Dans la prochaine publication, l'Institut EPIK traite de l'évolution récente de la migration des citoyens kosovars vers l'UE, où il est dit qu'en 2008-2018, 203 330 citoyens kosovars ont fui le Kosovo et ont demandé l'asile dans l'Union européenne (BE). Pendant cette période également, 141 330 citoyens du Kosovo [...]
Dans la prochaine publication, l'Institut EPIK traite de l'évolution récente de la migration des citoyens kosovars vers l'UE, où il est dit qu'en 2008-2018, 203 330 citoyens kosovars ont fui le Kosovo et ont demandé l'asile dans l'Union européenne (BE). Pendant cette période, 141 330 citoyens du Kosovo ont également été trouvés illégalement dans l'UE.
L'Institut EPIK affirme cependant que depuis 2016, le Kosovo a connu une baisse significative tant du nombre de demandes d'asile que du nombre de citoyens kosovars illégalement présents dans l'UE.
En fait, l'année 2018 a été la meilleure année de tendance dans les deux catégories. Toutefois, ces deux données représentent 344 660 citoyens du Kosovo qui ont décidé de quitter le Kosovo et de chercher une meilleure vie dans l'UE. En d'autres termes, près de 20 % ou 1/5 de la population du Kosovo ont fui le Kosovo. De plus, ces données sont encore plus dramatiques si l'on ajoute le nombre de citoyens du Kosovo qui ont émigré vers l'UE par d'autres voies légales, comme les permis de travail. Les raisons principales pour lesquelles les citoyens kosovars poussent vers la décision de quitter le pays sont le mécontentement des citoyens face à la situation politique et économique du pays, ainsi que leurs attentes pessimistes pour l'avenir du Kosovo.

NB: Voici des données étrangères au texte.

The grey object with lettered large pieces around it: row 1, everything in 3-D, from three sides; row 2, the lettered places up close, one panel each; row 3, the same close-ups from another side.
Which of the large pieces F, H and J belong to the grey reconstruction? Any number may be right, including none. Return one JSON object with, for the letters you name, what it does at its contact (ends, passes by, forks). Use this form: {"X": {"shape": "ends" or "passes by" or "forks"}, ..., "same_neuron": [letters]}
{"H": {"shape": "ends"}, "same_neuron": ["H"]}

Selon le dernier pouls public du PNUD, un tiers des jeunes du Kosovo estiment que l'avenir du Kosovo est sur la mauvaise voie. 73,5 % des jeunes n'ont pas ou n'ont pas beaucoup d'espoir de trouver un emploi dans les six prochains mois. 48 % des jeunes ne croient pas que la situation politique et économique s'améliorera”, dit le communiqué.
Selon cet institut, les jeunes considèrent la migration comme leur seule option dans ce contexte.
“85 % des jeunes envisageraient la migration au cours des trois prochaines années. D'autre part, seulement 17,9% ne considéreraient pas la migration comme une option”, a déclaré le communiqué.